Group Read 27: The Big Book of Science Fiction
Story #44 of 107: “Darkness” by André Carneiro
The VanderMeers made my reading expectations too high when they quoted A. E. van Vogt saying that “Darkness” by André Carneiro was one of the greatest science fiction stories ever written. It was good, very good indeed, but not great. Also, they misled me by saying it was a “depiction of a world where people are suddenly blind.” It is a story about everyone not being able to see, but they do not go blind. I read the story twice trying to discern exactly what happens and the best I can tell, light stopped working. The people could still see, but light from the sun slowly dimished, as did light from flashlights, matches, stoves, fires, etc. The world is thrown into darkness.
This is a disaster story with its usual plot arc. A man, Waldas comes home and begins saving water and gathering foodstuffs when he realizes that all sources of light are beginning to fade. Finally, when no one can see anything, people outside his apartment begin yelling for help. Waldas decides to share his resources with his neighbors with children but ignores all other pleas from other apartments and outside on the street. Eventually, Waldas realizes he must go out and search for food and plans to steal it from a nearby market, but when he gets there finds the shelves empty. On his way home be becomes lost and his finally rescued by a blind person, Vasco. Vasco is already skilled at getting around the city and takes Waldas back to the Institute for the Blind. Members there are helping a few people, and agree to help Waldas and his adopted family in exchange for water Waldas had saved in his bathtub. They bring back the water and family and live at the Institute until they realize the food is running out. The group then decides to go to a farm owned by the Institute, and the blind people lead the non-seeing people out of town. Eighteen days later light begins to seep out of light sources again, within a day or two, light returns to normal. Waldas returns to town to see how people have survived and found more people living than he assumed.
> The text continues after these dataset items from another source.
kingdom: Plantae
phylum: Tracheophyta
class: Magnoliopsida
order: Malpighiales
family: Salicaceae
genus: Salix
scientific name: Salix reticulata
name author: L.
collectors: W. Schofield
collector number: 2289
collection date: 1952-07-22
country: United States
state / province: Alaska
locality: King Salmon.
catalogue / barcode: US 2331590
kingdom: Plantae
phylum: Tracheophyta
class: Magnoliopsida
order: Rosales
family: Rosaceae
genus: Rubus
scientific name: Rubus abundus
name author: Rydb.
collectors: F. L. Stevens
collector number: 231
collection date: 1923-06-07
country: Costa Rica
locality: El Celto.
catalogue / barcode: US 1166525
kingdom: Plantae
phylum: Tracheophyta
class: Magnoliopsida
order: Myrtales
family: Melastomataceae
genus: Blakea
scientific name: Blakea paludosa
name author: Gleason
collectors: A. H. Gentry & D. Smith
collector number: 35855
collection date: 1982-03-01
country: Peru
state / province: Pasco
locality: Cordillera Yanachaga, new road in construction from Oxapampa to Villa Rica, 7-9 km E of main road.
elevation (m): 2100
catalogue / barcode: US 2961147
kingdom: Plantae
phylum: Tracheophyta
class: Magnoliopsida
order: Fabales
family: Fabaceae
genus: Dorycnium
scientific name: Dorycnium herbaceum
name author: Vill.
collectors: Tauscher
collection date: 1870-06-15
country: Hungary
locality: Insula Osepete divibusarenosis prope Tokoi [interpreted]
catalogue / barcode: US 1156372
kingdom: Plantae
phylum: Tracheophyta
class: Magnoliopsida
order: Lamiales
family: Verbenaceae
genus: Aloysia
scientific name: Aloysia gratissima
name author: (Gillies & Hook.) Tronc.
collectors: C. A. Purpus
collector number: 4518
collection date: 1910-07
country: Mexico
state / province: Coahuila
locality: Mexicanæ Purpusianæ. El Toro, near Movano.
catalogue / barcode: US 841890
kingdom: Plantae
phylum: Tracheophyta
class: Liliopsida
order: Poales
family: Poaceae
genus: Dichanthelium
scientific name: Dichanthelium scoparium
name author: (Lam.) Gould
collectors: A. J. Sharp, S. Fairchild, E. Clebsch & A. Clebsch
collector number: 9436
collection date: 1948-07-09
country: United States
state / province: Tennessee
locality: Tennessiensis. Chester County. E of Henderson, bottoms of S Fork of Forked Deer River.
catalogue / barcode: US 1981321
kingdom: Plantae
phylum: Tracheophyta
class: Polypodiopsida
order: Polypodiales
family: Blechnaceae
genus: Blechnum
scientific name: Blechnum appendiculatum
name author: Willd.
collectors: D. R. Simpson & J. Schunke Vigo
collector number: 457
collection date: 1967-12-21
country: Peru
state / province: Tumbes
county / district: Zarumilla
Near the end, we are told:
But, as their eager eyes took in every color, shade, and movement, they gave little thought to the mysterious magnitude of their universe, and even less to the plight of their brothers, their saviors, who still walked in darkness.
What is Carneiro telling us? Is he saying people are blind to the wonders of reality, even after they’ve been given a great object lesson? Is he saying people just adapt to any situation without wondering about the why of things? Maybe I’m taking this story too much for granted like Waldas and the people of his world took light for granted. Maybe I’ll appreciate this story more in the future.